Welcome to IAP from the land of the kangaroos...!

Well, I see from where you are coming from and yes, you can hand made many of the tools and accessories used for pen turning, as for its, accuracy, consistency, durability, safety and workability, well..., that can be questionable...!

Many people that want to start pen turning and have little or no budget, has to resort to the imagination and what they have around them, an electrical drill is a very versatile piece of equipment and quite useful for pen turning, your jig is only one of many that I saw, and a couple of years ago, I had a fellow that asked if I could help him to get some regular square pen blanks into round blanks, not having to buy a wood lathe and all the expensive gouges/chisels associated with wood turning, he said that he had an electric drill and not much more.

I made up a prototype just to demonstrated what could be done, I never shown this to anyone but I reckon, this is a good opportunity to do so, and is it, here

Cheers
George


----------



## edstreet (Nov 17, 2013)

This is reinventing the wheel with not much accuracy


----------



## OZturner (Nov 17, 2013)

Hi Dave, and welcome from Sydney Australia.
I would add to the other comments re safety etc., and suggest that I would also like to see the drill restrained down against the Board.
There is a section of the drill that is round just behind the chuck, which is intended and ideal to hold it, and so prevent the drill from lifting.
Better still, look at using your lathe. 
We would like you to be with us for a long time with all your fingers and hands intact.
Brian.


----------



## DrDave2k (Nov 19, 2013)

*still a money issue*



Curly said:


> Okay for me to view on my mac, but I feel since you have a lathe using it for drilling blanks is a better option. Welcome to IAP too.

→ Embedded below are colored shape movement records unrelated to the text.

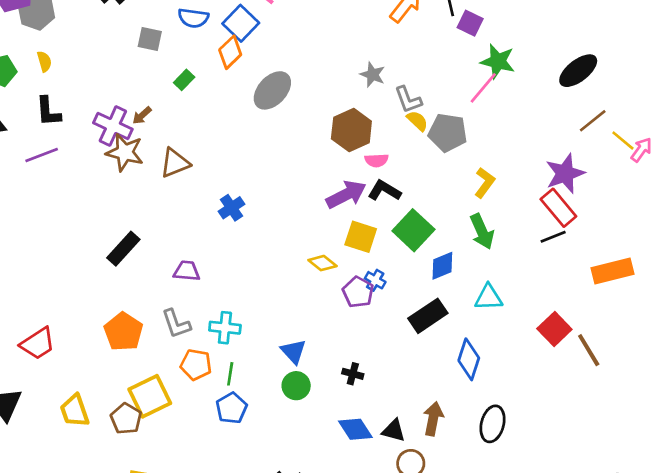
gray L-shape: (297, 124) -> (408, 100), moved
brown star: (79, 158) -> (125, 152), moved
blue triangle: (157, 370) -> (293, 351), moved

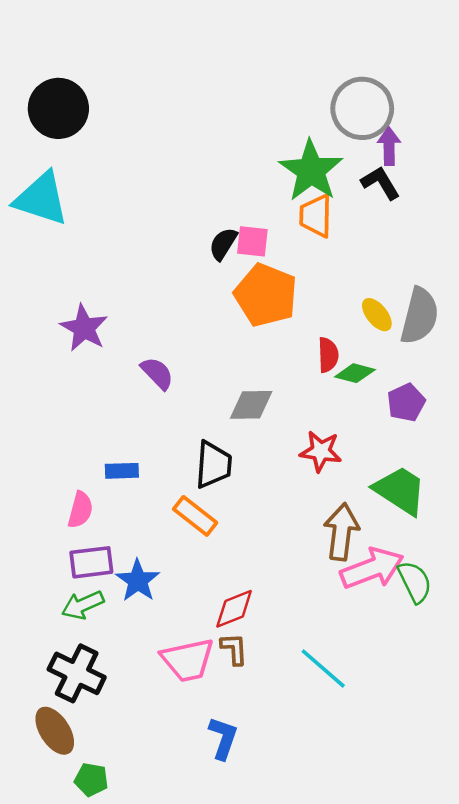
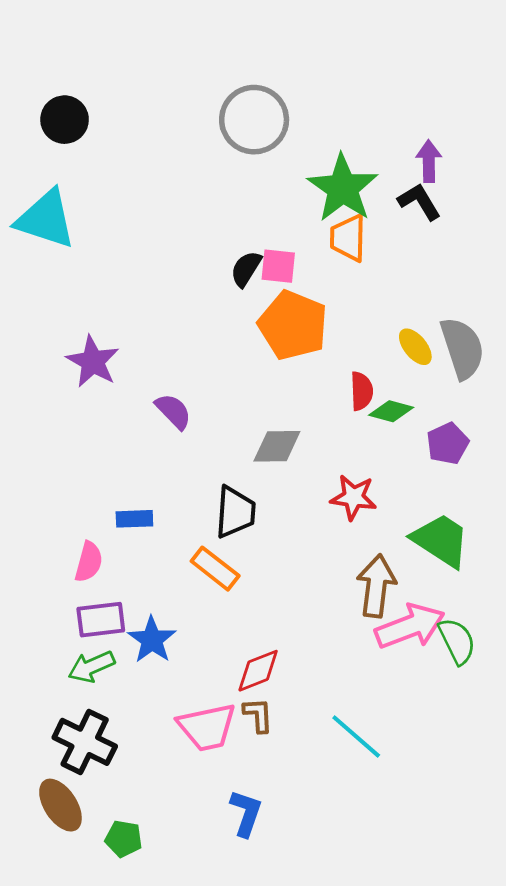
black circle: (58, 108) -> (65, 120), size x0.7
gray circle: (362, 108) -> (254, 120), moved
gray semicircle: (420, 316) -> (462, 348), turned -32
green pentagon: (91, 780) -> (124, 839), moved

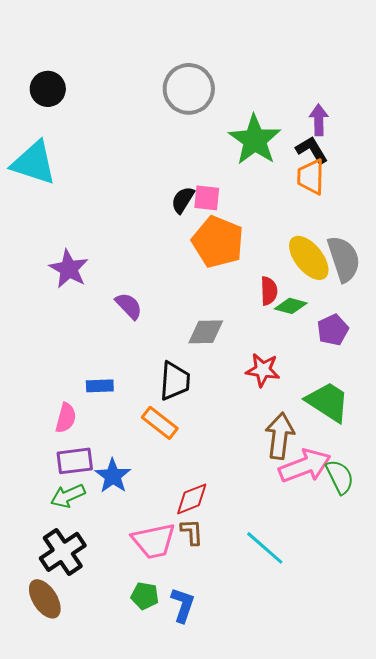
orange trapezoid: (348, 238) -> (311, 177), moved
yellow ellipse: (415, 347) -> (309, 258), size x1.6
black cross: (85, 742) -> (63, 552), turned 30
green pentagon: (124, 839) -> (145, 596), moved

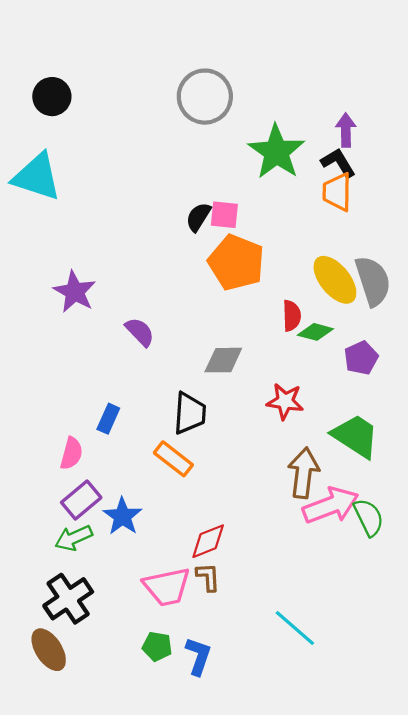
blue rectangle: (100, 386) -> (108, 419), turned -64
purple rectangle: (75, 461) -> (81, 500), turned -33
cyan line: (265, 548) -> (295, 628), moved

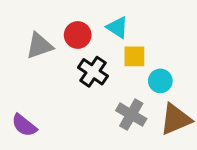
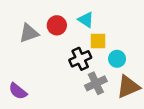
black cross: (93, 72) -> (80, 59), moved, turned 30
gray cross: (131, 115) -> (96, 83), turned 35

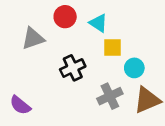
red circle: (57, 25) -> (65, 17), moved
black cross: (80, 59) -> (73, 68), moved

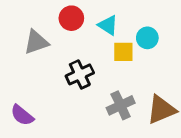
cyan circle: (134, 68) -> (147, 38), moved

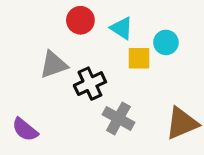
gray triangle: (36, 42) -> (54, 65), moved
gray cross: (121, 105) -> (118, 118), moved, turned -36

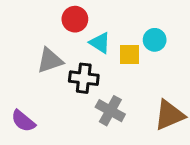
cyan triangle: (122, 28) -> (100, 43), moved
black cross: (90, 84) -> (84, 78), turned 32

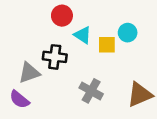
gray triangle: (50, 60) -> (29, 73), moved
black cross: (84, 78) -> (55, 57), moved

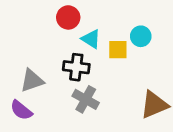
black cross: (55, 57) -> (76, 67), moved
gray cross: (91, 91) -> (86, 99), moved

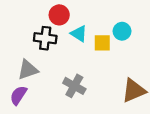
black cross: (76, 67) -> (45, 38), moved
purple semicircle: (21, 110) -> (18, 95), turned 84

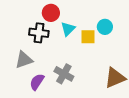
cyan triangle: (79, 34) -> (68, 29), turned 42
purple semicircle: (18, 95) -> (37, 82), moved

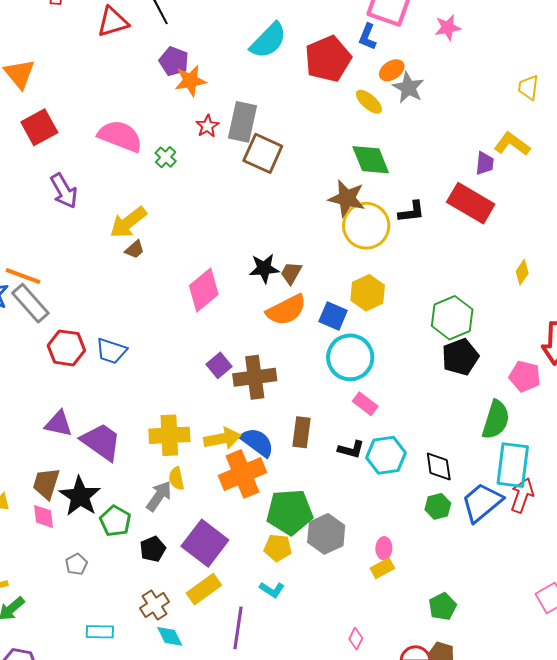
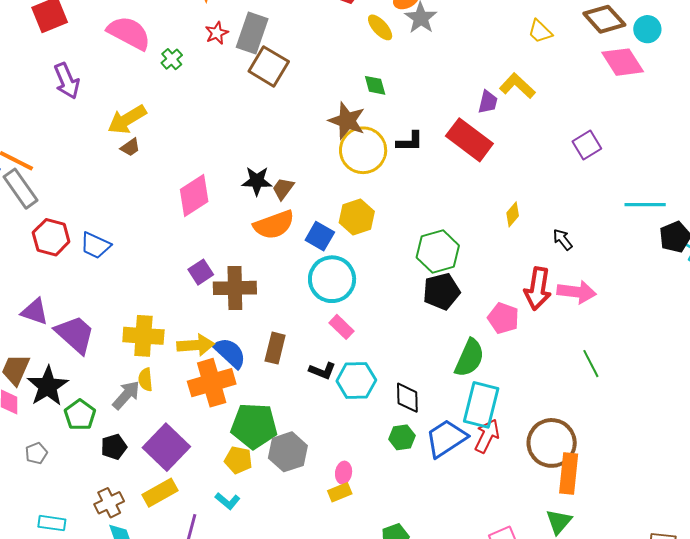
yellow trapezoid: (528, 87) -> (540, 31), turned -60
green diamond: (371, 160) -> (375, 85), size x0.6

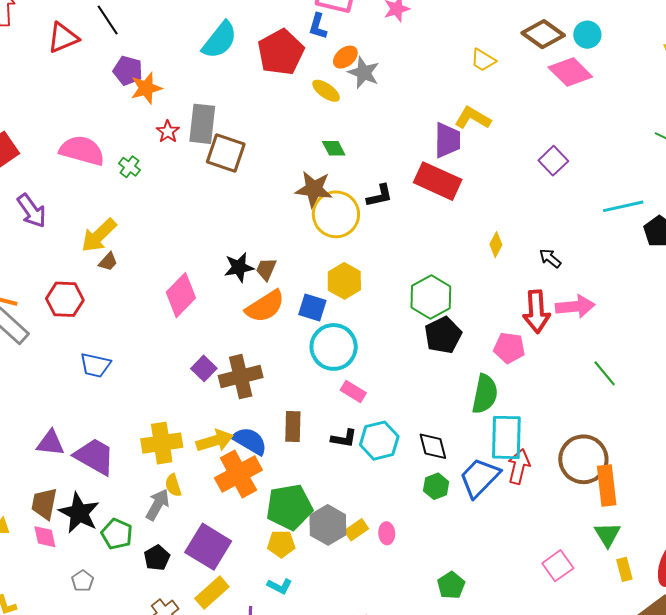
purple trapezoid: (488, 102) -> (447, 140), size x1.5
red hexagon: (51, 237) -> (65, 299), moved
yellow rectangle: (340, 492) -> (356, 530), moved

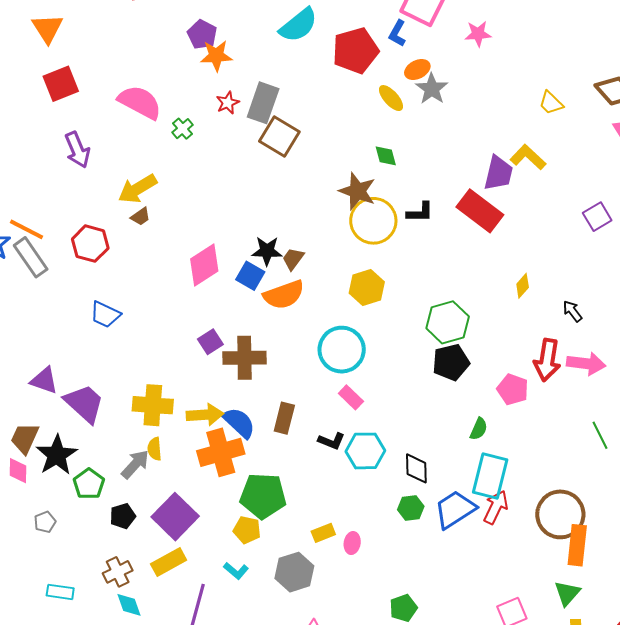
blue square: (312, 308) -> (250, 276), moved
green semicircle: (485, 394) -> (479, 429), size x0.6
gray hexagon: (328, 525) -> (294, 572), moved

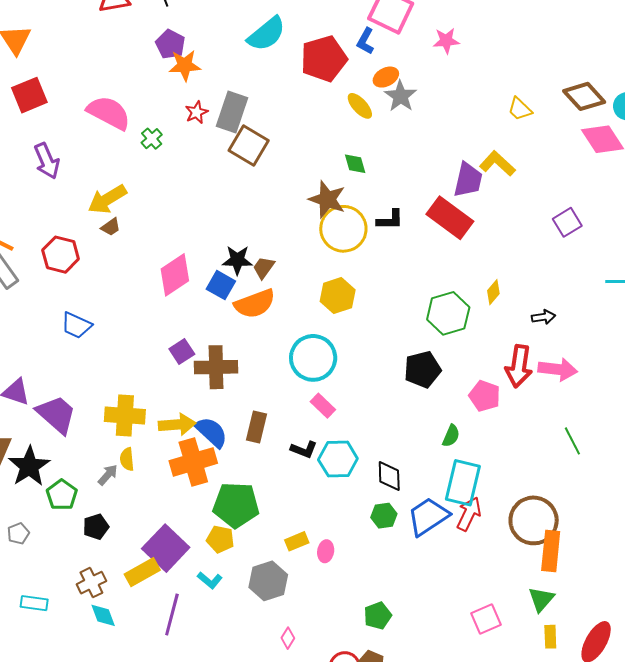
black arrow: (572, 311) -> (544, 317), turned 120
green hexagon: (448, 322) -> (448, 313), moved
gray arrow: (135, 464) -> (108, 475), size x0.7
purple square: (175, 517) -> (166, 548), moved

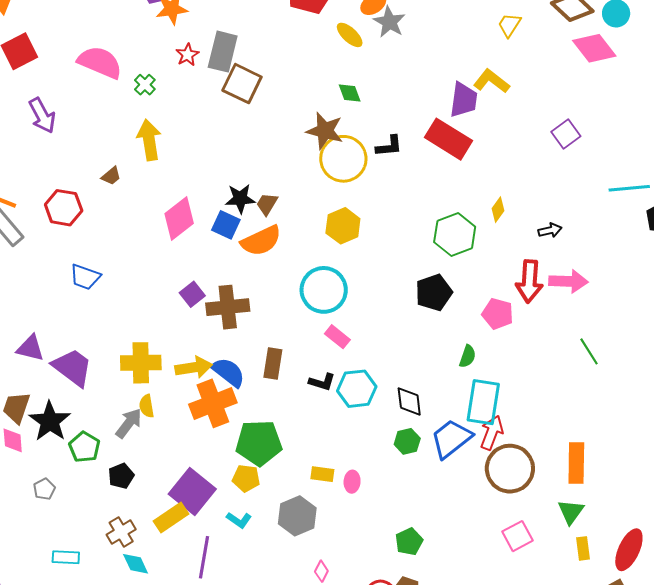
yellow trapezoid: (520, 109) -> (509, 25), turned 84
yellow arrow: (107, 199) -> (149, 140), moved, turned 117
gray arrow: (108, 475) -> (129, 423), size x1.4
brown circle: (534, 520) -> (510, 469), moved
yellow rectangle: (297, 541) -> (322, 474), turned 35

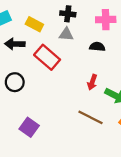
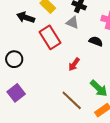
black circle: (15, 82) -> (14, 59), moved
red arrow: (92, 82) -> (74, 64), moved

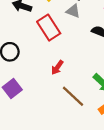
red arrow: (74, 64) -> (57, 67), moved

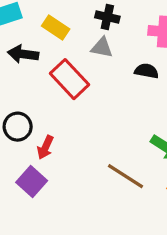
red arrow: (57, 67) -> (45, 147), moved

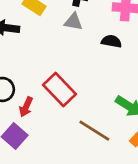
red rectangle: (70, 79) -> (60, 90), moved

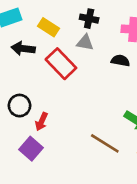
red rectangle: (60, 90) -> (61, 64), moved

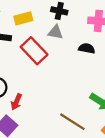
yellow rectangle: (48, 27) -> (23, 18), turned -48

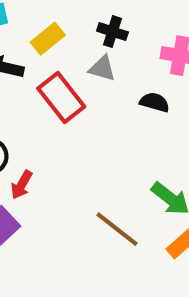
yellow rectangle: (23, 18) -> (48, 39), turned -30

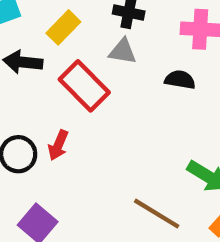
red arrow: (22, 185) -> (58, 145), moved

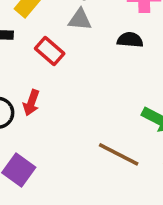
red rectangle: (84, 86) -> (50, 51), size x0.7

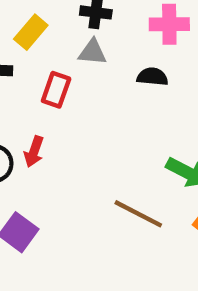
red rectangle: (50, 51) -> (56, 90), turned 68

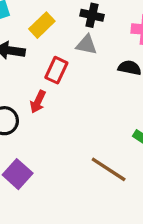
red arrow: (34, 152) -> (38, 102), moved

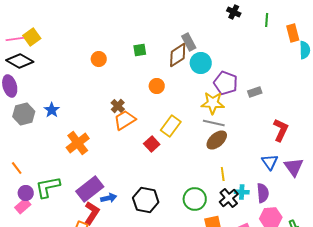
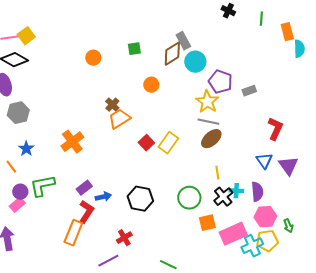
yellow star: (213, 103) -> (207, 102), turned 30
blue star: (52, 110) -> (26, 149), moved
yellow rectangle: (171, 126) -> (168, 143), moved
purple rectangle: (90, 189) -> (84, 188), size x0.6

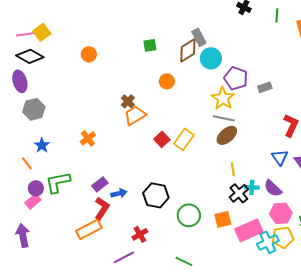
orange circle: (93, 58) -> (89, 54), moved
orange cross: (72, 142) -> (88, 138), size x0.7
purple semicircle: (257, 192) -> (273, 188), turned 138
green circle: (189, 198) -> (189, 215), moved
orange rectangle: (73, 233) -> (89, 229), turned 40

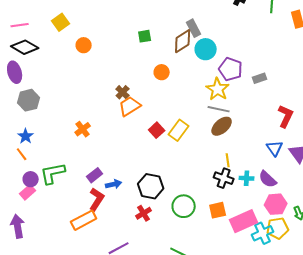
yellow square: (42, 32) -> (61, 22), moved
blue star: (42, 145) -> (26, 136), moved
black cross: (239, 193) -> (224, 178), moved, turned -30
red cross: (140, 234) -> (144, 213), moved

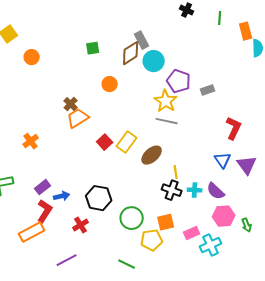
brown ellipse: (222, 126) -> (152, 155), moved
red cross: (144, 213) -> (81, 225), moved
pink rectangle: (244, 221) -> (192, 233), size x0.6
yellow pentagon: (278, 228) -> (152, 240), moved

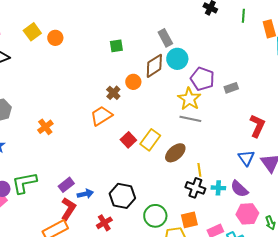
brown diamond: (131, 53) -> (154, 66), moved
orange circle: (32, 57) -> (55, 38), moved
brown cross: (71, 104) -> (113, 93), moved
orange cross: (31, 141) -> (45, 127), moved

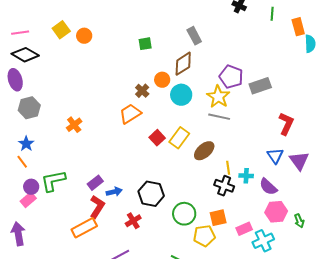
cyan circle: (177, 59) -> (181, 95), moved
gray rectangle: (231, 88) -> (260, 86), size x1.5
cyan cross: (218, 188) -> (246, 176), moved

As near as I can tell that would require pen jaws and a chuck which cost money I don't want to spend.


----------



## DrDave2k (Nov 19, 2013)

Thanks to all for the safety concerns. And now that you point it out I totally agree that some type of clamp on the blank and on the drill would make the rig much safer and probably more accurate as well. Look like modifications will be forthcoming.


----------



## DrDave2k (Nov 19, 2013)

You see I am all about "CHEAP". My lathe I bought used from a friend for $75, my table saw from a different friend fro $50. My band saw and miter saw are the only 2 new tools in my shop and those were the cheapest I could find to buy with gift cards I received for Christmas.


----------